Well the reason I asked is that my boss has done it for 30+ years and still uses the logger. It seems to work well. From my experiance your legs get use to them. I'll have to check into those boots. Sorry didn't mean to step on any toes. Thanks,BB


----------



## TimberMcPherson (May 2, 2003)

Its saftey law here in New Zealand to wear saftey boots, and either chaps or chainsaw pants. I have never nicked my pants with a saw but have exposed the steel cap of my boots with a chainsaw. The cap gave me the opportunity to relise how big of a mistake I had made without having hospital think time, dropped a few things on my toe to, caps are gooooooodddddd


----------



## TREETX (May 2, 2003)

I always use steel toes and seem to hurt my toes when I don't use them. It is more because I am used to kicking things with the steel toes when they are not there, I still kick things 

I noticed the Euro guys seemed to use boots like JPS posted. Much of their gear is different because in America arboricultural climbing seems to have evolved from lumberjack methods and techniques. In Europe, climbing seems to have evolved from Alpine mountain climbing. The gear reflects this. So does the lack of a machismo attitude.


----------



## mikecross23 (May 2, 2003)

I need some new kicks b/c my hiking boots are falling apart. I think every job site I visit keeps a piece of my boots. Thought about loggers w/ steel shank and toe, tried some on and decided to buy more hiking boots. I find them just as comfy as my tennis shoes, except when standing on gaffs for more than 2 hours or so. I would like to find a hiking boot w/ a steel shank for less than $100.00. Anyone? 

-Mike-


----------



## Tom Dunlap (May 2, 2003)

I've been buying my boots from Nokomis Shoe Shop In Minneapolis for about 37 years. My first wear a pair of kangaroo skin 8" hunting boots. About two months ago I bought a pair of Vasque. They were marked $120 but I got them for $110. Maybe because I wore them home instead of in a box 

http://65.108.1.131/index.html

Tom


----------



## lhampton (May 2, 2003)

I see a lot of guys mention that they don't or wouldn't use steel toes near utility lines. I'm not that familiar with the line clearance end of the business, is this really an issue?

I would have thought that if you are in tight enough to worry about the steel caps on your toes, that there are other, more valuable parts of your anatomy to try and keep from making crispy. 

Louie Hampton


----------



## John Paul Sanborn (May 2, 2003)

I've tried logger boots, then blew out some ligaments in my ankle. I cannot se how women walk in heels!

Logger boots are made for climbing in gaffs, mountain boots ar made for climbing....

If your boss has been in logger for 30 years, then that means he has tried nothing else. I like to experiment once in a while. I had been wearing Danners for years, but when i started footlocking they did not hold up. These seem to be holding theor own.

Oh, they are comfortable, and comfort is good. Gaffs fit tin them ok, I don't wear gaffs all that much so I'm not a good judge there.


----------



## Bradley (May 3, 2003)

> _STORED DATA_
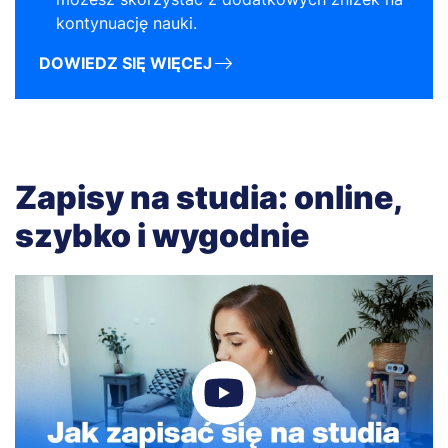
kontynuację nauki.
DOWIEDZ SIĘ WIĘCEJ
Zapisy na studia: online,
szybko i wygodnie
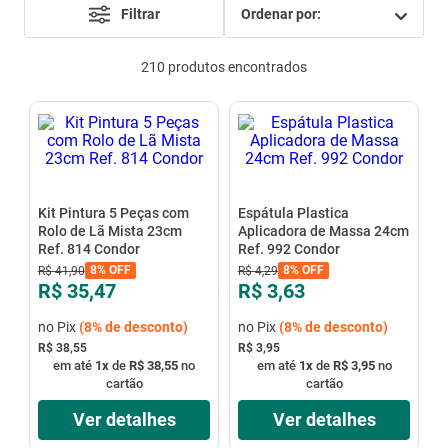
Filtrar
ordenar por
mesa
9
º
ar condicionado
10
º
210
produtos
Kit Pintura 5 Peças com
Espátula Plastica
Rolo de Lã Mista 23cm
Aplicadora de Massa 24cm
Ref. 814 Condor
Ref. 992 Condor
8%
OFF
8%
OFF
R$
41
,
90
R$
4
,
29
R$ 35,47
R$ 3,63
no Pix
(
8%
de desconto)
no Pix
(
8%
de desconto)
R$ 38,55
R$ 3,95
em até
1
x
de
R$ 38,55
no
em até
1
x
de
R$ 3,95
no
cartão
cartão
Ver detalhes
Ver detalhes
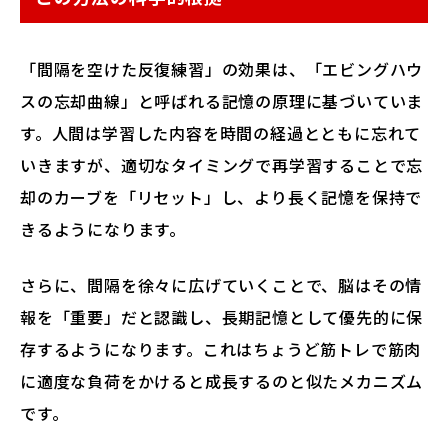
「間隔を空けた反復練習」の効果は、「エビングハウ
スの忘却曲線」と呼ばれる記憶の原理に基づいていま
す。人間は学習した内容を時間の経過とともに忘れて
いきますが、適切なタイミングで再学習することで忘
却のカーブを「リセット」し、より長く記憶を保持で
きるようになります。
さらに、間隔を徐々に広げていくことで、脳はその情
報を「重要」だと認識し、長期記憶として優先的に保
存するようになります。これはちょうど筋トレで筋肉
に適度な負荷をかけると成長するのと似たメカニズム
です。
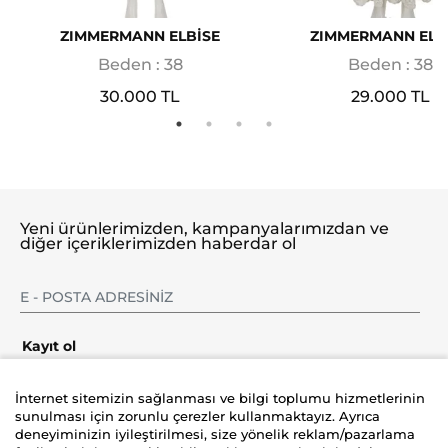
ZIMMERMANN ELBİSE
ZIMMERMANN ELB
Beden : 38
Beden : 38
30.000 TL
29.000 TL
Yeni ürünlerimizden, kampanyalarımızdan ve
diğer içeriklerimizden haberdar ol
Kayıt ol
İnternet sitemizin sağlanması ve bilgi toplumu hizmetlerinin
sunulması için zorunlu çerezler kullanmaktayız. Ayrıca
deneyiminizin iyileştirilmesi, size yönelik reklam/pazarlama
Şirket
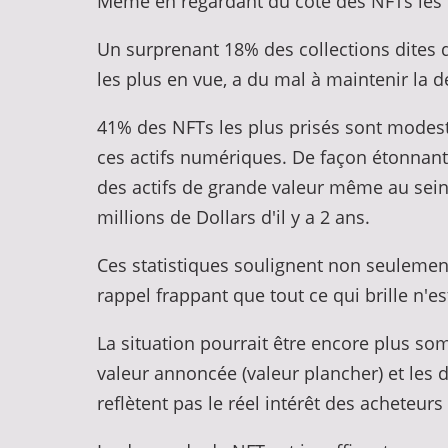
Même en regardant du côté des NFTs les plu
Un surprenant 18% des collections dites d
les plus en vue, a du mal à maintenir la
41% des NFTs les plus prisés sont modest
ces actifs numériques. De façon étonnante
des actifs de grande valeur même au sei
millions de Dollars d'il y a 2 ans.
Ces statistiques soulignent non seulemen
rappel frappant que tout ce qui brille n'es
La situation pourrait être encore plus som
valeur annoncée (valeur plancher) et les 
reflètent pas le réel intérêt des acheteurs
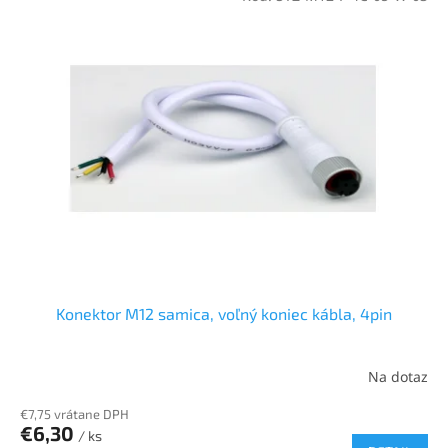
Konektor M12 samica, voľný koniec kábla, 4pin
Na dotaz
€7,75 vrátane DPH
€6,30
/ ks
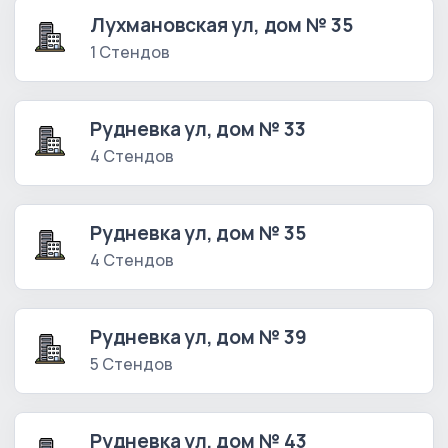
Лухмановская ул, дом № 35
1 Стендов
Рудневка ул, дом № 33
4 Стендов
Рудневка ул, дом № 35
4 Стендов
Рудневка ул, дом № 39
5 Стендов
Рудневка ул, дом № 43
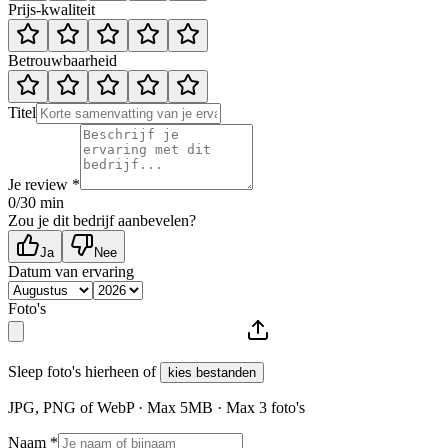
Prijs-kwaliteit
Betrouwbaarheid
Titel
Je review *
0
/30 min
Zou je dit bedrijf aanbevelen?
Ja
Nee
Datum van ervaring
Foto's
Sleep foto's hierheen of
kies bestanden
JPG, PNG of WebP · Max
5
MB · Max
3
foto's
Naam *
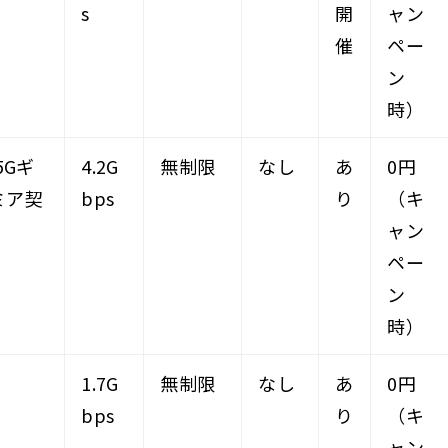
s
開
ャン
催
ペー
ン
時）
5Gギ
4.2G
無制限
なし
あ
0円
ミア契
bps
り
（キ
、
ャン
ペー
ン
時）
1.7G
無制限
なし
あ
0円
bps
り
（キ
ャン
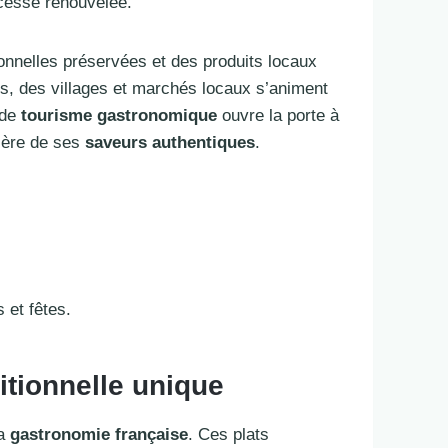
 cesse renouvelée.
ionnelles préservées et des produits locaux
es, des villages et marchés locaux s’animent
 de
tourisme gastronomique
ouvre la porte à
cère de ses
saveurs authentiques
.
 et fêtes.
itionnelle unique
la
gastronomie française
. Ces plats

> _WHAT YOU HAVE TO DO_
From the forum thread about work boots above, write out word for word the part that opens with the words containing "I've tried logger" and closes with "good judge there.".

> _YOUR RESPONSE_
I've tried logger boots, then blew out some ligaments in my ankle. I cannot se how women walk in heels!

Logger boots are made for climbing in gaffs, mountain boots ar made for climbing....

If your boss has been in logger for 30 years, then that means he has tried nothing else. I like to experiment once in a while. I had been wearing Danners for years, but when i started footlocking they did not hold up. These seem to be holding theor own.

Oh, they are comfortable, and comfort is good. Gaffs fit tin them ok, I don't wear gaffs all that much so I'm not a good judge there.